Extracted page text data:
--*--

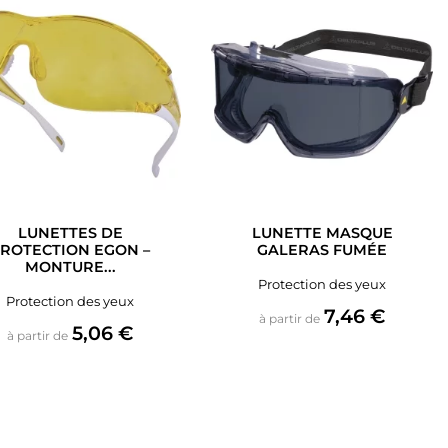
LUNETTES DE
LUNETTE MASQUE
ROTECTION EGON –
GALERAS FUMÉE
MONTURE...
Protection des yeux
Protection des yeux
Prix
7,46 €
à partir de
Prix
5,06 €
à partir de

--*--

- EXERCISE PROMPT
All of the records above are to be written out exactly, minus their images.

- OUTPUT OF THE TASK
LUNETTES DE
LUNETTE MASQUE
ROTECTION EGON –
GALERAS FUMÉE
MONTURE...
Protection des yeux
Protection des yeux
Prix
7,46 €
à partir de
Prix
5,06 €
à partir de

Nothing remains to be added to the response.